MySQL binlogs give maxwell access to the raw bytes for each update that happens. In order to generate useful output, Maxwell needs to know the data type of every column, so that it can interpret the bytes as a number, string, boolean, etc.

There is a set of "base schema" tables in the maxwell database - tables, columns, databases. This is where we capture the initial schema, the first time Maxwell is run.

As time progresses, maxwell will see any modifications you make to the schema (these are part of the binlog). As each change occurs, Maxwell will generate an internal representation of what changed. Maxwell stores these diffs in the schemas table - each diff contains the following information to place it in the timeline of your database:

This information creates a concrete timeline of the history of your schema for a given server. Given any binlog file+position (or gtid) and a last_heartbeat value, the current schema can be found by finding the "most recent" schema for this server_id, then following the chain of base_schema_id until it terminates (in a null, which means we've reached the initial captured schema).

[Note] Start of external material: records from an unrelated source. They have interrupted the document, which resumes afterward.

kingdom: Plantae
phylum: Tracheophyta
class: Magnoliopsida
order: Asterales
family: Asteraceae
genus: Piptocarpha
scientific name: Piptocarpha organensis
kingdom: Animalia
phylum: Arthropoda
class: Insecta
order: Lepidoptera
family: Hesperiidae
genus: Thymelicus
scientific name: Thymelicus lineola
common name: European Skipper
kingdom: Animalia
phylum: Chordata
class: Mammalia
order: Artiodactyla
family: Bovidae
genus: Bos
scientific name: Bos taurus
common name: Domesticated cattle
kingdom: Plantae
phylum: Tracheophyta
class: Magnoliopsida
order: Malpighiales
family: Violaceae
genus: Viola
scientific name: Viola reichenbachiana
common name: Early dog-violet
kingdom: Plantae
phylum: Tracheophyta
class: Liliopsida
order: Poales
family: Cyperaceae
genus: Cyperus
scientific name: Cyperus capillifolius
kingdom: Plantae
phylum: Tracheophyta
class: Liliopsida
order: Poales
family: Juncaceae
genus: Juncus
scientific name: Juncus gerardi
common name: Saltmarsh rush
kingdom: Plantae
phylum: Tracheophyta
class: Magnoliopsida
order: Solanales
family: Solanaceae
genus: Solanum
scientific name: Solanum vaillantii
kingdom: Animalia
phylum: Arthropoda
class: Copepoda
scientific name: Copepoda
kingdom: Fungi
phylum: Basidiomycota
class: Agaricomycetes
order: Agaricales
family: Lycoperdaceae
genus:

"Most recent" should be fairly intuitive - firstly we sort by last_heartbeat_read, then by binlog_file, then binlog_position. We limit the search to values "before" the binlog position we're searching for, because we don't want to use a schema corresponding to a change that is "in the future" - i.e. further ahead in the binlog than our current position.

Master failover

Schemas are important for master failover. When Maxwell detects that it is talking to a new server_id (one that differs from its stored position), it attempts a master failover (if enabled). It searches backwards in the new servers binlog files, looking for an update to maxwell.heartbeats corresponding to the timestamp stored in its position table.

Once it finds this (unique) update, it knows the binlog location for both the old and new master which correspond to the exact same event.

Using this information, maxwell creates a merge point - it finds the active schema for the old master's stored position, and then creates a new schema entry with an empty delta, the new server_id, and a base_schema_id of the previous schema. In this way, Maxwell is able to create a chain of schema updates even across different servers with different sets of binlogs.